Celebrating a Year of Discomfort
Guest Post by Anna Zogg 

On July 8, 2018, we celebrated the anniversary of our move to Oregon. In one year, a lot has happened and a lot has not happened. We purchased land, mapped out the boundaries of the wetlands, paid thousands of dollars for permits, lined up surveyors-architects-builders-excavators-plumbers-electricians, and then…waited. And waited. Often I felt that we (husband John and I) were like the Israelites who wandered in the desert for forty years. Many times I have lifted my face to the heavens and prayed (cried), “What are you doing, God? Why is this taking so long?”

While we wait for our house (and shop), we live with our daughter and husband, along with their young children (including a special-needs child). They own their own business and they are active in the community. Life is chaotic. All.the.time. Years ago I survived a similar season in my life, but now I face days when I wonder if I can survive another hour. Many times I go into our room, shut the door and put in earplugs. Sometimes to escape. Sometimes to rest. Sometimes to merely endure the next few minutes with my sanity intact. Before we moved to Oregon, I knew this arrangement would be difficult, but never imagined it would be this hard.

(Supplied data):

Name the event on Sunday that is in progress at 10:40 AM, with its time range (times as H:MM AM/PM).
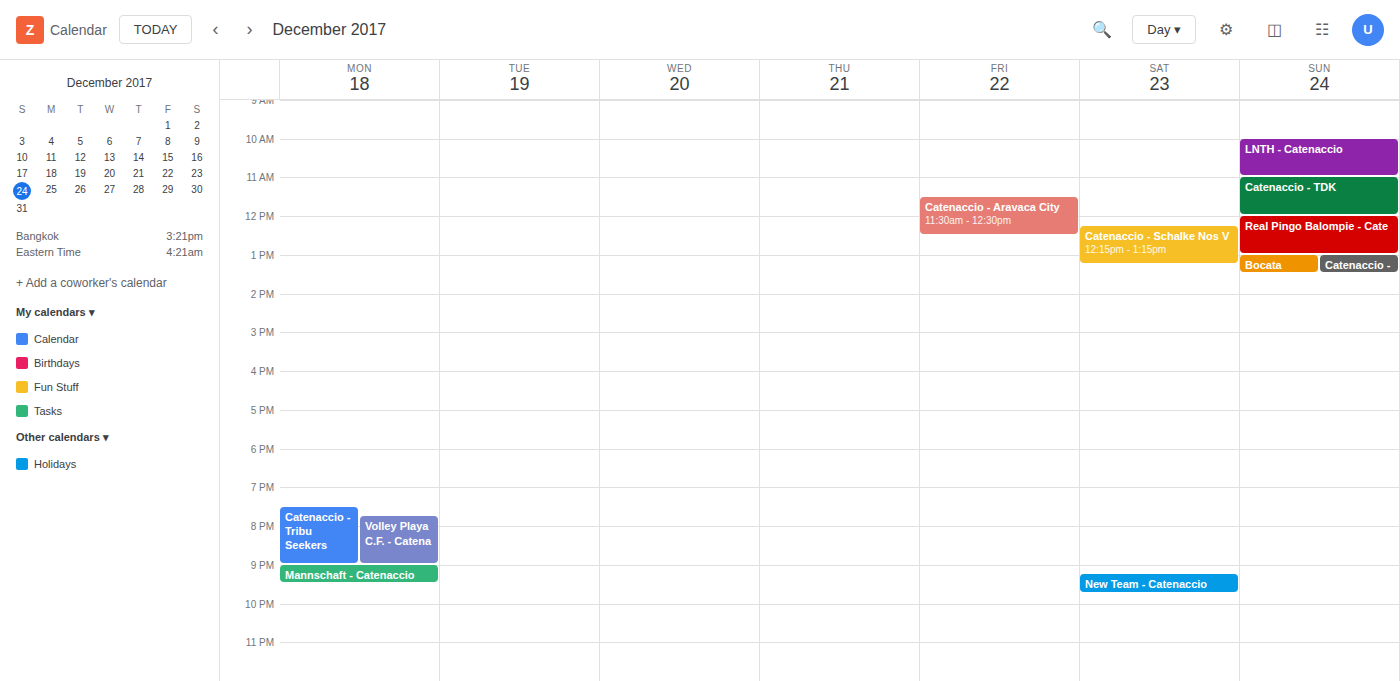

(Prompt A): For the guest post about the move to Oregon, decide whether each statement agrees with it. Answer yes or no for each, quoting the deciding words exactly: (i) The anniversary of the move was celebrated on July 8, 2018. (ii) The writer and her husband are already living in their new house. (iii) The writer expected the living arrangement to be easy.
(Prompt B): Transcribe the guest post about the move to Oregon from "While we wait" up to and including "be this hard.".
(Prompt C): According to the guest post about the move to Oregon, what do the daughter and her husband own?
Answer using only the text above.

(Correct answer A):
(i) Yes: "On July 8, 2018, we celebrated the anniversary of our move to Oregon."
(ii) No: "While we wait for our house (and shop), we live with our daughter and husband"
(iii) No: "Before we moved to Oregon, I knew this arrangement would be difficult"

(Correct answer B):
While we wait for our house (and shop), we live with our daughter and husband, along with their young children (including a special-needs child). They own their own business and they are active in the community. Life is chaotic. All.the.time. Years ago I survived a similar season in my life, but now I face days when I wonder if I can survive another hour. Many times I go into our room, shut the door and put in earplugs. Sometimes to escape. Sometimes to rest. Sometimes to merely endure the next few minutes with my sanity intact. Before we moved to Oregon, I knew this arrangement would be difficult, but never imagined it would be this hard.

(Correct answer C): Their own business.